__Task__:
Copy out every line of the data below word for word, with the same line breaks and order.

__Exercise materials__:
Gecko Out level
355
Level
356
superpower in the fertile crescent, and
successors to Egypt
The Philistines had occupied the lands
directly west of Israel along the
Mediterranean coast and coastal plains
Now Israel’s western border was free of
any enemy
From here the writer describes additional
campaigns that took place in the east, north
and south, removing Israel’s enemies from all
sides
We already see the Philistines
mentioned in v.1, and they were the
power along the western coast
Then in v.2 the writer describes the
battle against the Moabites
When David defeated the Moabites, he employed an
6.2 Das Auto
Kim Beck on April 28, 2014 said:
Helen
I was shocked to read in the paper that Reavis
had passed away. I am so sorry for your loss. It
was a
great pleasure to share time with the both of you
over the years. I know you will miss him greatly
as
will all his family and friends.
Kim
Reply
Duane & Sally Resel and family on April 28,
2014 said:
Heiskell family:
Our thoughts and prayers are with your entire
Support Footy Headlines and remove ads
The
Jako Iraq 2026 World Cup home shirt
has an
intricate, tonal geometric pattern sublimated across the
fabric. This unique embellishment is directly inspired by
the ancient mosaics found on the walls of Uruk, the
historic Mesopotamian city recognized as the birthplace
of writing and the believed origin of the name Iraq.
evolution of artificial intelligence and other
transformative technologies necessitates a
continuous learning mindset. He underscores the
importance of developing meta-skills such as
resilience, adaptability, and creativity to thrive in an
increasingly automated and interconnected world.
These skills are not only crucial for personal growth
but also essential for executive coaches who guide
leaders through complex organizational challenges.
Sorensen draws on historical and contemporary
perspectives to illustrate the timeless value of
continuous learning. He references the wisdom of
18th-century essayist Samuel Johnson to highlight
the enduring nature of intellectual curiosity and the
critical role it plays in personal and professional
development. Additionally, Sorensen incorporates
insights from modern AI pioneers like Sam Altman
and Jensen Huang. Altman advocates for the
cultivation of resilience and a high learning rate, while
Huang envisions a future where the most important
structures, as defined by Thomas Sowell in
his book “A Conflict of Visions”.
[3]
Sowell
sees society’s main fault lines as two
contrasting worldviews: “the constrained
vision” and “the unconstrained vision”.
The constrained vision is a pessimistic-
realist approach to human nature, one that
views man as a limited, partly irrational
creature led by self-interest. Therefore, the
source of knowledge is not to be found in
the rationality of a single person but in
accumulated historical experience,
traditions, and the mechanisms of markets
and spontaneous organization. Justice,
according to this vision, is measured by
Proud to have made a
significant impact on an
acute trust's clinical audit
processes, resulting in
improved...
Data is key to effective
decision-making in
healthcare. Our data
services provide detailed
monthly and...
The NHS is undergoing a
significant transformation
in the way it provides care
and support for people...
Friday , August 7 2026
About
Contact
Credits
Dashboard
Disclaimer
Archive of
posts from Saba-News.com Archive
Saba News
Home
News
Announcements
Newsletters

__Your solution__:
Gecko Out level
355
Level
356
superpower in the fertile crescent, and
successors to Egypt
The Philistines had occupied the lands
directly west of Israel along the
Mediterranean coast and coastal plains
Now Israel’s western border was free of
any enemy
From here the writer describes additional
campaigns that took place in the east, north
and south, removing Israel’s enemies from all
sides
We already see the Philistines
mentioned in v.1, and they were the
power along the western coast
Then in v.2 the writer describes the
battle against the Moabites
When David defeated the Moabites, he employed an
6.2 Das Auto
Kim Beck on April 28, 2014 said:
Helen
I was shocked to read in the paper that Reavis
had passed away. I am so sorry for your loss. It
was a
great pleasure to share time with the both of you
over the years. I know you will miss him greatly
as
will all his family and friends.
Kim
Reply
Duane & Sally Resel and family on April 28,
2014 said:
Heiskell family:
Our thoughts and prayers are with your entire
Support Footy Headlines and remove ads
The
Jako Iraq 2026 World Cup home shirt
has an
intricate, tonal geometric pattern sublimated across the
fabric. This unique embellishment is directly inspired by
the ancient mosaics found on the walls of Uruk, the
historic Mesopotamian city recognized as the birthplace
of writing and the believed origin of the name Iraq.
evolution of artificial intelligence and other
transformative technologies necessitates a
continuous learning mindset. He underscores the
importance of developing meta-skills such as
resilience, adaptability, and creativity to thrive in an
increasingly automated and interconnected world.
These skills are not only crucial for personal growth
but also essential for executive coaches who guide
leaders through complex organizational challenges.
Sorensen draws on historical and contemporary
perspectives to illustrate the timeless value of
continuous learning. He references the wisdom of
18th-century essayist Samuel Johnson to highlight
the enduring nature of intellectual curiosity and the
critical role it plays in personal and professional
development. Additionally, Sorensen incorporates
insights from modern AI pioneers like Sam Altman
and Jensen Huang. Altman advocates for the
cultivation of resilience and a high learning rate, while
Huang envisions a future where the most important
structures, as defined by Thomas Sowell in
his book “A Conflict of Visions”.
[3]
Sowell
sees society’s main fault lines as two
contrasting worldviews: “the constrained
vision” and “the unconstrained vision”.
The constrained vision is a pessimistic-
realist approach to human nature, one that
views man as a limited, partly irrational
creature led by self-interest. Therefore, the
source of knowledge is not to be found in
the rationality of a single person but in
accumulated historical experience,
traditions, and the mechanisms of markets
and spontaneous organization. Justice,
according to this vision, is measured by
Proud to have made a
significant impact on an
acute trust's clinical audit
processes, resulting in
improved...
Data is key to effective
decision-making in
healthcare. Our data
services provide detailed
monthly and...
The NHS is undergoing a
significant transformation
in the way it provides care
and support for people...
Friday , August 7 2026
About
Contact
Credits
Dashboard
Disclaimer
Archive of
posts from Saba-News.com Archive
Saba News
Home
News
Announcements
Newsletters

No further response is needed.